TASK DESCRIPTION |
Each entry needs to be restated exactly as written.

EXERCISE INPUTS |
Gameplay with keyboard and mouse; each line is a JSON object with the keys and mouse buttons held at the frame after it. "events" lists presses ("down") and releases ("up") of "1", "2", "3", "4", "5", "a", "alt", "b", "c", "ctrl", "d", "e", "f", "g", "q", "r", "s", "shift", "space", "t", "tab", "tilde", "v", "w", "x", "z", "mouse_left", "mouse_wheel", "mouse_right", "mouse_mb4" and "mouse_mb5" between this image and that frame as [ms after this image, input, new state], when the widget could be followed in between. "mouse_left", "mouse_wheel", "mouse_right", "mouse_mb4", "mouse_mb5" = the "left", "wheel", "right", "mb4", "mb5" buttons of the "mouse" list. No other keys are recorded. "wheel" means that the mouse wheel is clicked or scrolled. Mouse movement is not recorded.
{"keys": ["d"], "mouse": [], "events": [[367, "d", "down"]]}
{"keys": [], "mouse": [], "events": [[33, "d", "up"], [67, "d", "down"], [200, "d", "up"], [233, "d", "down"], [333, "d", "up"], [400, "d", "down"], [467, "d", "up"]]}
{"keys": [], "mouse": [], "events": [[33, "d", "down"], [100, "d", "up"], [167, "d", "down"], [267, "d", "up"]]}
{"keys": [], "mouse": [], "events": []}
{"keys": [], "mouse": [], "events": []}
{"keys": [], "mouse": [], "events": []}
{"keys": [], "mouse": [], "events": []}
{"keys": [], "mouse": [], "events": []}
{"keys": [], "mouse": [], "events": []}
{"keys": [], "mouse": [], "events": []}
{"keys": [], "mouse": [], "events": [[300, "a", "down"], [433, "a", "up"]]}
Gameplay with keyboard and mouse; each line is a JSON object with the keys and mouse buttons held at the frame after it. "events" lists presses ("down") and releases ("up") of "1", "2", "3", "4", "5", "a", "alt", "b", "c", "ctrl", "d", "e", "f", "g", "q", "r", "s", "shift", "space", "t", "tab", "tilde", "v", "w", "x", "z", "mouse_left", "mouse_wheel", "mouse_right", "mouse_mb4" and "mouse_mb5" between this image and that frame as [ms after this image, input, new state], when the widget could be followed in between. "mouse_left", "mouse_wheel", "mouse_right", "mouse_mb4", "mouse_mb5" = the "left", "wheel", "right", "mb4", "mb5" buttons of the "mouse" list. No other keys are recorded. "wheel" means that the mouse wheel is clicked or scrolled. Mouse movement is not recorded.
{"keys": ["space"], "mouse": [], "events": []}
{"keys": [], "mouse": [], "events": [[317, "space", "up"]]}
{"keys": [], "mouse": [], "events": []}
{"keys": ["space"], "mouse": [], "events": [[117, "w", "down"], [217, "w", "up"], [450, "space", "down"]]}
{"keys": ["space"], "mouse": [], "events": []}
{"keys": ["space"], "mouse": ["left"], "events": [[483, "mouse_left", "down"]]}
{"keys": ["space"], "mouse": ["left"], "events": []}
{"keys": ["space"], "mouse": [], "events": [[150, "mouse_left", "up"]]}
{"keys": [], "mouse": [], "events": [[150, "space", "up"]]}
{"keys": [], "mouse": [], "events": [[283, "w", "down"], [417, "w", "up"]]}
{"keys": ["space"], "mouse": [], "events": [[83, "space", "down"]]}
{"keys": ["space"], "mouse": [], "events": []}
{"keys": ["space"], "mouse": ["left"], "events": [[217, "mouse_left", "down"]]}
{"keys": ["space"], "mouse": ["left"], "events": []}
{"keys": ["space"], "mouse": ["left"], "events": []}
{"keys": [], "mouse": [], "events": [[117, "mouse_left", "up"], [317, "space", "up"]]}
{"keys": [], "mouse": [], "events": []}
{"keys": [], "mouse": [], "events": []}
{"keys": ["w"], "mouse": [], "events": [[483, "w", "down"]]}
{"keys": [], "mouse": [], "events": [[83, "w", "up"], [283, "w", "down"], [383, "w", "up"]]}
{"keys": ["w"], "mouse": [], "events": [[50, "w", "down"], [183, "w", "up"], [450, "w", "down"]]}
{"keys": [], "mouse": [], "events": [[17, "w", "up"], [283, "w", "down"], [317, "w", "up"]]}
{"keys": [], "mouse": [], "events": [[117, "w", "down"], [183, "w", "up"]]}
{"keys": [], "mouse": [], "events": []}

ANSWER SPACE |
Gameplay with keyboard and mouse; each line is a JSON object with the keys and mouse buttons held at the frame after it. "events" lists presses ("down") and releases ("up") of "1", "2", "3", "4", "5", "a", "alt", "b", "c", "ctrl", "d", "e", "f", "g", "q", "r", "s", "shift", "space", "t", "tab", "tilde", "v", "w", "x", "z", "mouse_left", "mouse_wheel", "mouse_right", "mouse_mb4" and "mouse_mb5" between this image and that frame as [ms after this image, input, new state], when the widget could be followed in between. "mouse_left", "mouse_wheel", "mouse_right", "mouse_mb4", "mouse_mb5" = the "left", "wheel", "right", "mb4", "mb5" buttons of the "mouse" list. No other keys are recorded. "wheel" means that the mouse wheel is clicked or scrolled. Mouse movement is not recorded.
{"keys": ["d"], "mouse": [], "events": [[367, "d", "down"]]}
{"keys": [], "mouse": [], "events": [[33, "d", "up"], [67, "d", "down"], [200, "d", "up"], [233, "d", "down"], [333, "d", "up"], [400, "d", "down"], [467, "d", "up"]]}
{"keys": [], "mouse": [], "events": [[33, "d", "down"], [100, "d", "up"], [167, "d", "down"], [267, "d", "up"]]}
{"keys": [], "mouse": [], "events": []}
{"keys": [], "mouse": [], "events": []}
{"keys": [], "mouse": [], "events": []}
{"keys": [], "mouse": [], "events": []}
{"keys": [], "mouse": [], "events": []}
{"keys": [], "mouse": [], "events": []}
{"keys": [], "mouse": [], "events": []}
{"keys": [], "mouse": [], "events": [[300, "a", "down"], [433, "a", "up"]]}
Gameplay with keyboard and mouse; each line is a JSON object with the keys and mouse buttons held at the frame after it. "events" lists presses ("down") and releases ("up") of "1", "2", "3", "4", "5", "a", "alt", "b", "c", "ctrl", "d", "e", "f", "g", "q", "r", "s", "shift", "space", "t", "tab", "tilde", "v", "w", "x", "z", "mouse_left", "mouse_wheel", "mouse_right", "mouse_mb4" and "mouse_mb5" between this image and that frame as [ms after this image, input, new state], when the widget could be followed in between. "mouse_left", "mouse_wheel", "mouse_right", "mouse_mb4", "mouse_mb5" = the "left", "wheel", "right", "mb4", "mb5" buttons of the "mouse" list. No other keys are recorded. "wheel" means that the mouse wheel is clicked or scrolled. Mouse movement is not recorded.
{"keys": ["space"], "mouse": [], "events": []}
{"keys": [], "mouse": [], "events": [[317, "space", "up"]]}
{"keys": [], "mouse": [], "events": []}
{"keys": ["space"], "mouse": [], "events": [[117, "w", "down"], [217, "w", "up"], [450, "space", "down"]]}
{"keys": ["space"], "mouse": [], "events": []}
{"keys": ["space"], "mouse": ["left"], "events": [[483, "mouse_left", "down"]]}
{"keys": ["space"], "mouse": ["left"], "events": []}
{"keys": ["space"], "mouse": [], "events": [[150, "mouse_left", "up"]]}
{"keys": [], "mouse": [], "events": [[150, "space", "up"]]}
{"keys": [], "mouse": [], "events": [[283, "w", "down"], [417, "w", "up"]]}
{"keys": ["space"], "mouse": [], "events": [[83, "space", "down"]]}
{"keys": ["space"], "mouse": [], "events": []}
{"keys": ["space"], "mouse": ["left"], "events": [[217, "mouse_left", "down"]]}
{"keys": ["space"], "mouse": ["left"], "events": []}
{"keys": ["space"], "mouse": ["left"], "events": []}
{"keys": [], "mouse": [], "events": [[117, "mouse_left", "up"], [317, "space", "up"]]}
{"keys": [], "mouse": [], "events": []}
{"keys": [], "mouse": [], "events": []}
{"keys": ["w"], "mouse": [], "events": [[483, "w", "down"]]}
{"keys": [], "mouse": [], "events": [[83, "w", "up"], [283, "w", "down"], [383, "w", "up"]]}
{"keys": ["w"], "mouse": [], "events": [[50, "w", "down"], [183, "w", "up"], [450, "w", "down"]]}
{"keys": [], "mouse": [], "events": [[17, "w", "up"], [283, "w", "down"], [317, "w", "up"]]}
{"keys": [], "mouse": [], "events": [[117, "w", "down"], [183, "w", "up"]]}
{"keys": [], "mouse": [], "events": []}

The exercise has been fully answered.